Just a week ago, interim Intel CEO Bob Swan promised that the company’s board of directors would name a permanent CEO in the “near future.” On Thursday, he officially got the job.
Swan becomes the seventh CEO in Intel’s 50-year history after serving as chief financial officer for more than two years. He was named interim CEO in the wake of former CEO Brian Krzanich’s sudden resignation last June after acknowledging an inappropriate relationship with an employee, and takes over at a pivotal time in the history of the storied chip maker.
“’m honored to have the chance to continue working alongside our board, our leadership team, and our more than 107,000 superb employees as we take the company forward,” Swan said in a statement.
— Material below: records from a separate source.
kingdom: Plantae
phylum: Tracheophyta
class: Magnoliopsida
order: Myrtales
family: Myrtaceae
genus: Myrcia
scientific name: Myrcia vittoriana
Intel reportedly cast a wide net in its search for a “permanent” CEO, considering external candidates despite a longtime history of grooming and promoting internal candidates before finally settling on Swan.
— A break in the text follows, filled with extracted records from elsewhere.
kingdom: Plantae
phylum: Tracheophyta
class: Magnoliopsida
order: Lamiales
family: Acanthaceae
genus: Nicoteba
Intel still dominates the market for PC and server processors, but the last year has been a challenging one. Manufacturing issues have caused chip shortages in the PC business that Microsoft pointed to Wednesday as a drag on the PC business, and it is facing renewed data center competition from longtime rival AMD as well as a new Arm-based custom server processor designed by cloud giant Amazon Web Services.
Last week Swan projected the company’s revenue would be flat in 2019, a take that investors did not particularly care for. His main task will be to sort out Intel’s manufacturing issues while reassuring cloud customers that its server processor roadmap remains strong.